-- start of Dataset entries --

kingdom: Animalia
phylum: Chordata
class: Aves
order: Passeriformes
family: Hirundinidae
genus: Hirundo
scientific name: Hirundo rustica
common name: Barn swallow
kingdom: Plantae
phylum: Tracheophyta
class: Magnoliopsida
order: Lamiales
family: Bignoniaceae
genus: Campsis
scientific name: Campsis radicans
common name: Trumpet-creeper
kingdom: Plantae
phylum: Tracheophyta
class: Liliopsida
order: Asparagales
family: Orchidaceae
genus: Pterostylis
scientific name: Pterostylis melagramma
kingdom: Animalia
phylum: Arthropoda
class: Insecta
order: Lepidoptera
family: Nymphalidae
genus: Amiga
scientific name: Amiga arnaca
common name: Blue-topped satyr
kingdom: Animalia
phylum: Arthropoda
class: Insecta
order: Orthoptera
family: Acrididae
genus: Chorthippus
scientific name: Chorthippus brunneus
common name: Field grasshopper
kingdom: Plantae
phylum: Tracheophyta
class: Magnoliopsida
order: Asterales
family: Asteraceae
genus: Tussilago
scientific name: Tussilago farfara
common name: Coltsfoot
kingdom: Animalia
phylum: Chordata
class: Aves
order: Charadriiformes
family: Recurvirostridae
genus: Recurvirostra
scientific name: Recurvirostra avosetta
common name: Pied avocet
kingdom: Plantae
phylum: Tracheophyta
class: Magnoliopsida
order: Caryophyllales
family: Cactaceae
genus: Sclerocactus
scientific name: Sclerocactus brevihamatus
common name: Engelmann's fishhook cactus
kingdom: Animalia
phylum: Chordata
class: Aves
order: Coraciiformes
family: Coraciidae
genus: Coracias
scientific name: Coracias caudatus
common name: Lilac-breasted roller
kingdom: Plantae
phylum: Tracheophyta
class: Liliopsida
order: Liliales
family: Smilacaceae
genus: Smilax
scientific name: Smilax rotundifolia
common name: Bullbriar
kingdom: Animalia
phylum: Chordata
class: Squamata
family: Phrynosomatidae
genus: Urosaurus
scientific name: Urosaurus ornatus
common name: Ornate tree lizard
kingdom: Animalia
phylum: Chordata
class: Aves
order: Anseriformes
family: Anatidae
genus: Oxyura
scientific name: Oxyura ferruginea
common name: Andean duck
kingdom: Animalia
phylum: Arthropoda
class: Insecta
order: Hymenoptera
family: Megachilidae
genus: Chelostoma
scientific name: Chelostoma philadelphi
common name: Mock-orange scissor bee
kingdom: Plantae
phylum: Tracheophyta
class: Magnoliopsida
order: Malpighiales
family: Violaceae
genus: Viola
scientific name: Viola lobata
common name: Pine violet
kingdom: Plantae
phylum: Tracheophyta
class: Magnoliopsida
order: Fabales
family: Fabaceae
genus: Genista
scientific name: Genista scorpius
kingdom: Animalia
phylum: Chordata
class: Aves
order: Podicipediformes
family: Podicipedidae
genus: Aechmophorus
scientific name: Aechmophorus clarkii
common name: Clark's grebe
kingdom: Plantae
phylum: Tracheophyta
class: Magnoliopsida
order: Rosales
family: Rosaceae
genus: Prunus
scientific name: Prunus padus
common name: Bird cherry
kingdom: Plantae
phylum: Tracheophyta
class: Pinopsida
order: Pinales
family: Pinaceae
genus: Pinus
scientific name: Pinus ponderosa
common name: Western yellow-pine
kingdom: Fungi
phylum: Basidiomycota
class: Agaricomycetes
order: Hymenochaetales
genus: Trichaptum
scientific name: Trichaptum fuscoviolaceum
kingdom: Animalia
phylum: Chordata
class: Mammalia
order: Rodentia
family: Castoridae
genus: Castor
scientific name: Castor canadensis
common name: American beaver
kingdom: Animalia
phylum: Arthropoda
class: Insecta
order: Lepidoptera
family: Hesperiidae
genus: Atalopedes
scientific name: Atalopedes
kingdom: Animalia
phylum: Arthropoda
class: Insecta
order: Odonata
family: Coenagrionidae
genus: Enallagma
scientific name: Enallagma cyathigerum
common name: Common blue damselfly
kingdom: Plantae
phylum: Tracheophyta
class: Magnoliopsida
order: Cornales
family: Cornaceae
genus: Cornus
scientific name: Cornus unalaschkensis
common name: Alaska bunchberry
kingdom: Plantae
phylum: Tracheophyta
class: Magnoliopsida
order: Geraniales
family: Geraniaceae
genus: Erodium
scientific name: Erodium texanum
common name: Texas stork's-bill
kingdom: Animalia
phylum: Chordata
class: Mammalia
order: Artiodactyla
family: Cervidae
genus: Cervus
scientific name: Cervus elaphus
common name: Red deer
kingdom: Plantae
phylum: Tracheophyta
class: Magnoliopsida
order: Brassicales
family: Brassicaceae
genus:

-- end of Dataset entries --

What is required: Convert everything in the data above, from the line that contains "order: Podicipediformes" down to the line that contains "scientific name: Atalopedes", into a numbered list with no blank lines.

Finished exercise:
1. order: Podicipediformes
2. family: Podicipedidae
3. genus: Aechmophorus
4. scientific name: Aechmophorus clarkii
5. common name: Clark's grebe
6. kingdom: Plantae
7. phylum: Tracheophyta
8. class: Magnoliopsida
9. order: Rosales
10. family: Rosaceae
11. genus: Prunus
12. scientific name: Prunus padus
13. common name: Bird cherry
14. kingdom: Plantae
15. phylum: Tracheophyta
16. class: Pinopsida
17. order: Pinales
18. family: Pinaceae
19. genus: Pinus
20. scientific name: Pinus ponderosa
21. common name: Western yellow-pine
22. kingdom: Fungi
23. phylum: Basidiomycota
24. class: Agaricomycetes
25. order: Hymenochaetales
26. genus: Trichaptum
27. scientific name: Trichaptum fuscoviolaceum
28. kingdom: Animalia
29. phylum: Chordata
30. class: Mammalia
31. order: Rodentia
32. family: Castoridae
33. genus: Castor
34. scientific name: Castor canadensis
35. common name: American beaver
36. kingdom: Animalia
37. phylum: Arthropoda
38. class: Insecta
39. order: Lepidoptera
40. family: Hesperiidae
41. genus: Atalopedes
42. scientific name: Atalopedes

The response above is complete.